Scott Base has to play ball or be reduced to a single pin-eyed loner taking Dobson measurements and rooting penguins on a five year rotation. To maintain friendly relations, Kiwis learn to drive on the right, let the Americans come for drinks on Thursdays, and throw their dodgeball matches.
To stand on Obs Hill and look at the two bases it becomes obvious that McMurdo has been pieced together over successive generations of engineering technology, largely pinched from high latitude mining projects in the north, whereas Scott Base, in its modern form, has been designed with McMurdo’s problems in mind. Most of the original Scott Base was removed and replaced as new building techniques came to the fore.

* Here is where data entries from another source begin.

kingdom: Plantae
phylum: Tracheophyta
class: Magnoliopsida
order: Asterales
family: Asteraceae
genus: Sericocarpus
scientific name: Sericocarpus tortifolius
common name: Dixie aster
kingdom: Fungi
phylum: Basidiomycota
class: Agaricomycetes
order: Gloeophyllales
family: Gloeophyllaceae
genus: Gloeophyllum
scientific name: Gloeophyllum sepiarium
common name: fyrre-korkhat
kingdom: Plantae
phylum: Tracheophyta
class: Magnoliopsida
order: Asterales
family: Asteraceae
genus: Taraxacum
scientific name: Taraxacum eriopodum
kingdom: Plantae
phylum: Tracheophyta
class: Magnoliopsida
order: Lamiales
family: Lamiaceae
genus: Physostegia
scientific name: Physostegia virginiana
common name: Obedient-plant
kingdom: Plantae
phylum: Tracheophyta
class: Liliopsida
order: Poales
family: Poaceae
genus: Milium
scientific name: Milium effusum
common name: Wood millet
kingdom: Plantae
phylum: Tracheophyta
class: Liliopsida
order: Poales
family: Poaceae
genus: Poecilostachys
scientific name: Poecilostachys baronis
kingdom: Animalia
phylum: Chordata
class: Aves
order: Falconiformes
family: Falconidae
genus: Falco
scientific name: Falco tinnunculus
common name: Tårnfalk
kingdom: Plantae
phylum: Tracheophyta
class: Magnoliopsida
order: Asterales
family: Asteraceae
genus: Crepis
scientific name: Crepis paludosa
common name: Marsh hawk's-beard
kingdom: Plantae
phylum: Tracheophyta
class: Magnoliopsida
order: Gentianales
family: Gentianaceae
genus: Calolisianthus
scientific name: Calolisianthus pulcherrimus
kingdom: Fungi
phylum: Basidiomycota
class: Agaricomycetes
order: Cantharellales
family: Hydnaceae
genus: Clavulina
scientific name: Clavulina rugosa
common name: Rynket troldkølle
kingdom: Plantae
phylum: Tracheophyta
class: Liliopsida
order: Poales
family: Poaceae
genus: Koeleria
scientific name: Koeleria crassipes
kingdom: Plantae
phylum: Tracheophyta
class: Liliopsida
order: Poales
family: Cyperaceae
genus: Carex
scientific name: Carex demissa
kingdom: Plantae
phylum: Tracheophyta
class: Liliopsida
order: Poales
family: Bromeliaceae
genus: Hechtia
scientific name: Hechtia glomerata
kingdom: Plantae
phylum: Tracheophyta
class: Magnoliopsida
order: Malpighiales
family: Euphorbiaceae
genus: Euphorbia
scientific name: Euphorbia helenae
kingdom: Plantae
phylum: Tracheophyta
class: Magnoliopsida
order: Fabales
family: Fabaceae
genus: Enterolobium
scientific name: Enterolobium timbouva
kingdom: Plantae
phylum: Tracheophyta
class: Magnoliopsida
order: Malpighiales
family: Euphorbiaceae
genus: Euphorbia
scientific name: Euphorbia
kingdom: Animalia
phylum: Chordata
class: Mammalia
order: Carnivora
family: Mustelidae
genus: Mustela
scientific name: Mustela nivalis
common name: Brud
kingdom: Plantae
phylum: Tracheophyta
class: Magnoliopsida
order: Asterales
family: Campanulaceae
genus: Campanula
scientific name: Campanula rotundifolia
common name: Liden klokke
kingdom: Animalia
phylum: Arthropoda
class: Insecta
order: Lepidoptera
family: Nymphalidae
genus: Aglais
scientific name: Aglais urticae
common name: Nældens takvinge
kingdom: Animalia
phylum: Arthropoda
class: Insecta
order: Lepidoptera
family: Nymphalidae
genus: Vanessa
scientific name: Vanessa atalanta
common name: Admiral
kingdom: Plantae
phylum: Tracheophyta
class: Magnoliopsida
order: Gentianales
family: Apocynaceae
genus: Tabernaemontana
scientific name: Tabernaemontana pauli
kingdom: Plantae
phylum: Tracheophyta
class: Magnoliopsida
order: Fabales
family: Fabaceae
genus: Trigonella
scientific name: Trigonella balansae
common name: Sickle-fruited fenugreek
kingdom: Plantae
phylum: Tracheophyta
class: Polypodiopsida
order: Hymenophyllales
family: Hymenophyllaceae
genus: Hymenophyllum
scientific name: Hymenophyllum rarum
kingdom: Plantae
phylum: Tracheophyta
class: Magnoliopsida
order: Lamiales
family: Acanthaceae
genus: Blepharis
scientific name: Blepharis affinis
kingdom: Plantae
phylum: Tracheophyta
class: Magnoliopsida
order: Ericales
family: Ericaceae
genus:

One base is dirty, ugly and sprawling, the other is clean, uniform and compact. Scott Base still looks like an abattoir, but a shiny new one rather than a rusting, steam powered anachronism. Regular dustings of snow from the south add to the illusion that Scott is clean. The same airborne Tippex seems to give McMurdo a miss, keeping the ugly out in the open.
The greatest advantage of Scott Base’s small, connected environment is that occupants can reach any point without having to go outdoors. An additional bonus is that there need be no powerlines cutting up the sky, a striking feature of McMurdo’s visual landscape. The downside is that if any part of Scott base catches fire, the whole lot may burn, leaving up to eighty chagrined Kiwis knocking on the door of Hotel California.
Visiting McMurdo for sport, gigs, parties, or to skua vital spare parts to keep the science going, is great for our morale. It gets us out of our box, we meet new people and eat ice cream. It’s easy for blue ECWs to be lost in a sea of red, and no one cares if a Kiwi goes up for a third serve of pizza during midrats. The reciprocal: meals for Americans in the Scott Base canteen are by invite only. Such invites can be used by unscrupulous Kiwis to garner all manner of favours. I think it’s because the food is prepared on a tenth the scale that it’s an order of magnitude better than that available in the McMurdo Galley.
Americans are great: friendly, generous people. It is surprising, for someone who has been dreaming of Antarctica since early childhood, to find so many of them so bitter about their lives at McMurdo. Then you visit their accommodation blocks, read their OSHA regulations, and hear how rare is a day trip to Cape Evans for the average Raytheon employee, and it starts to make sense. Doctoral candidates working as dishwashers cry tears of joy when invited to Scott Base for a feed and a quick look at the pressure ridges.
The ratio of scientists to support staff is much higher in the Kiwi programme, as Scott Base doesn’t have to keep the runways open and act as supply depot to the Pole. A journalist who stayed with us returned to New Zealand professing that everyone at Scott Base was at the top of their game. This is mostly true, but as New Zealand is a very small place, some games have very few players, and plenty of jerks have managed to rise to prominence in Antarctica New Zealand. A key position in an annual science project has required an antipodean version of Boozy the Clown (without the costume and mitigating alter ego) be foisted upon base staff.
Kiwi paranoia is well honed. After two hundred years of living in the sporting and economic shadow of Australia’s domination of the region, having rich and noisy neighbours is nothing new to us, so we are able to get on with our tasks with a minimum of diesel envy.
As with New Zealand itself, the clean, green appearance of Scott Base is perhaps as much a function of scale as practise (and green paint). If any nation tried to establish a thousand person toehold in the cold, it would necessarily be an ugly, beauracratic blot on the landscape, but McMurdo has, through it’s relatively long and varied history, turned out so deeply unappealing that I stand amazed at the number of long term returnees.